▼
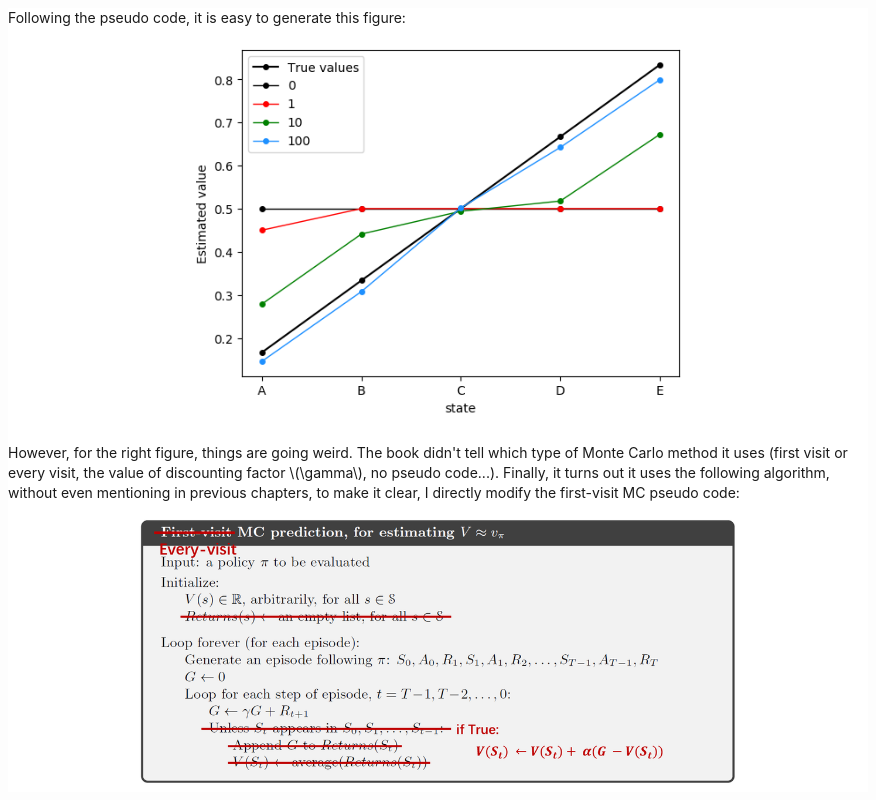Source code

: Following the pseudo code, it is easy to generate this figure:
<div style="text-align:center"><img src="/files/Chapter6/RandomWalk/TD0.png" alt="drawing" width="500"/></div>

However, for the right figure, things are going weird. The book didn't tell which type of Monte Carlo method it uses (first visit or every visit, the value of discounting factor \\(\gamma\\), no pseudo code...). Finally, it turns out it uses the following algorithm, without even mentioning in previous chapters, to make it clear, I directly modify the first-visit MC pseudo code:

<div style="text-align:center"><img src="/files/Chapter6/RandomWalk/RW_pc2.PNG" alt="drawing" width="600"/></div>
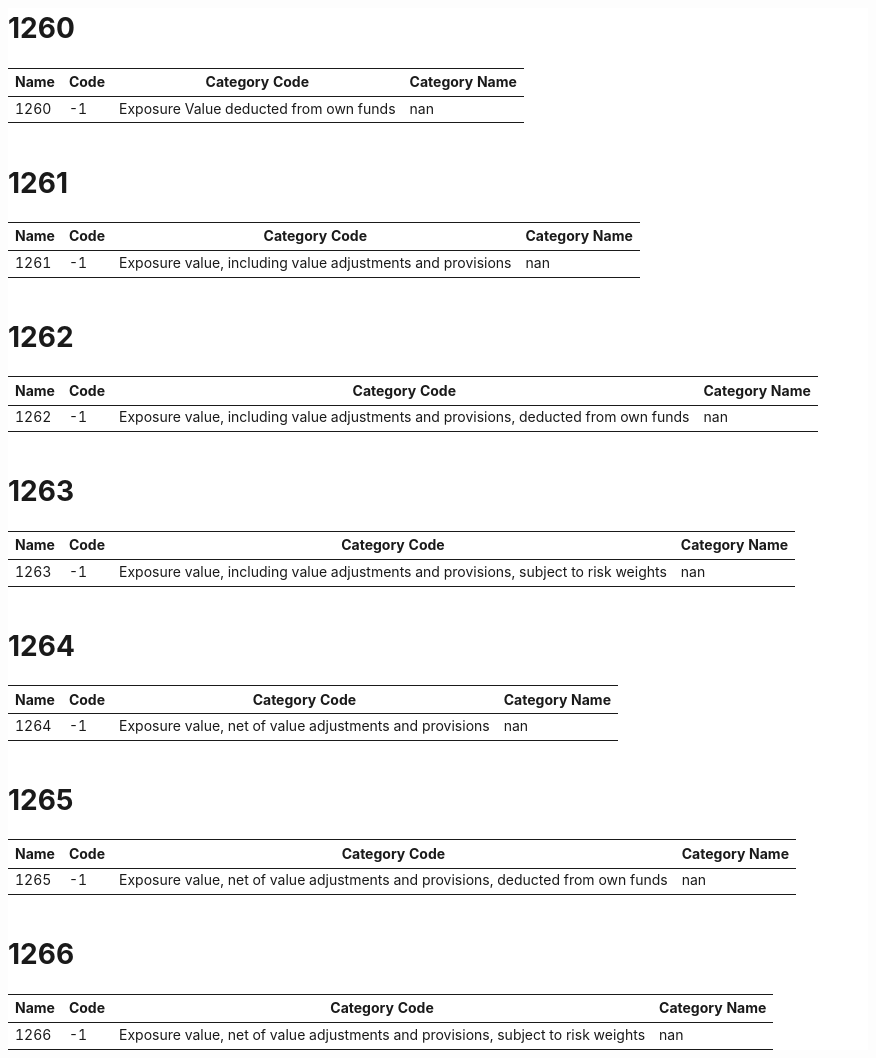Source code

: # 1260

| Name | Code | Category Code | Category Name |
|------|------|---------------|---------------|
| 1260 | -1 | Exposure Value deducted from own funds | nan |

# 1261

| Name | Code | Category Code | Category Name |
|------|------|---------------|---------------|
| 1261 | -1 | Exposure value, including value adjustments and provisions | nan |

# 1262

| Name | Code | Category Code | Category Name |
|------|------|---------------|---------------|
| 1262 | -1 | Exposure value, including value adjustments and provisions, deducted from own funds | nan |

# 1263

| Name | Code | Category Code | Category Name |
|------|------|---------------|---------------|
| 1263 | -1 | Exposure value, including value adjustments and provisions, subject to risk weights | nan |

# 1264

| Name | Code | Category Code | Category Name |
|------|------|---------------|---------------|
| 1264 | -1 | Exposure value, net of value adjustments and provisions | nan |

# 1265

| Name | Code | Category Code | Category Name |
|------|------|---------------|---------------|
| 1265 | -1 | Exposure value, net of value adjustments and provisions, deducted from own funds | nan |

# 1266

| Name | Code | Category Code | Category Name |
|------|------|---------------|---------------|
| 1266 | -1 | Exposure value, net of value adjustments and provisions, subject to risk weights | nan |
▲
DIRECTIONS FOR THIS TASK => Report every line of the items above that contains the string "align", reproducing each such line in full.

OUTPUT FOR THIS TASK =>
<div style="text-align:center"><img src="/files/Chapter6/RandomWalk/TD0.png" alt="drawing" width="500"/></div>
<div style="text-align:center"><img src="/files/Chapter6/RandomWalk/RW_pc2.PNG" alt="drawing" width="600"/></div>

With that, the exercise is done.